For years I’ve seen photos taken with infrared converted cameras and loved the look and feel, but never had the money to buy or convert a camera body myself.
I recently decided just to pick up a cheap infrared filter for the kit lens on my Fuji X-M1 which I use quite a bit for abstract work, and see how I got on with it.
The filter was just a Neewer 720nm which set me back a whopping £9.99 in 58mm thread size on eBay.
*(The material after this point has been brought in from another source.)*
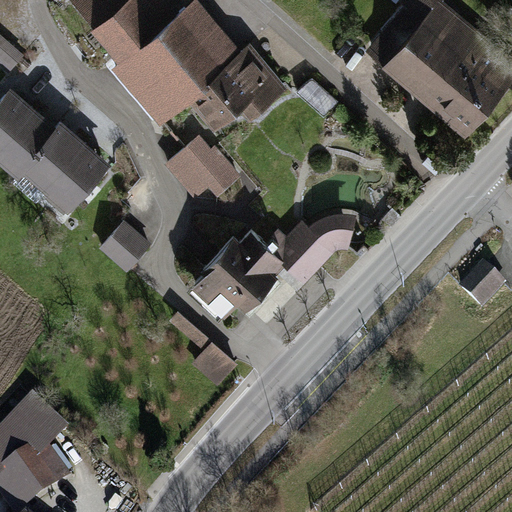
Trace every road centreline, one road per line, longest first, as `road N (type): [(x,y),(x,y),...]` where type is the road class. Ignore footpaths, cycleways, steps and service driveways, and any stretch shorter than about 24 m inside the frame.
road 1 (residential): [(39,0),(70,68),(135,126),(174,208),(153,271),(233,345),(264,355),(287,378)]
road 2 (tertiary): [(287,378),(466,187)]
road 3 (residential): [(247,0),(439,174)]
road 4 (tertiary): [(168,511),(287,378)]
I wasn’t expecting anything much from it and I also knew that the Fuji X-M1 blocks most of the infrared light with the filter in front of the sensor, so assumed I’d be working with high ISO or long exposures.
My first real try of it was walking round a Foxglove Covert nature reserve in Yorkshire at Easter weekend, the sunniest day of the year so far and ideal conditions for this, my main hope for IR was to help me through the Summer months when I normally shoot very little at all.
First off, the filter still let a lot of visible light through, you can see in the ‘straight off camera’ below that the images in colour are mostly red, the mix of that plus the IR being filtered out in camera meant even in bright light this was 1/30sec at f/5.6 and ISO3200.


There’s not a huge amount of foliage out yet, but the greens didn’t glow as much as I’d hoped but it still made a real difference to the contrast and tones which allowed a lot more mood in black and white.

I was just shooting handheld due to being out with family, so I was shooting right at the limit of the exposure times I could get away with even at max ISO. It means the images are noisy and a little soft, but I’m not too concerned about that, I’m always more focused on mood than technical perfection.

I can definitely see the benefits of a converted camera body, especially for things where there’s a fair bit of movement, so unfortunately while the filter provides an extra option to shoot differently on days with blue skies, it hasn’t really done anything to stop me wanting the real deal – better keep saving!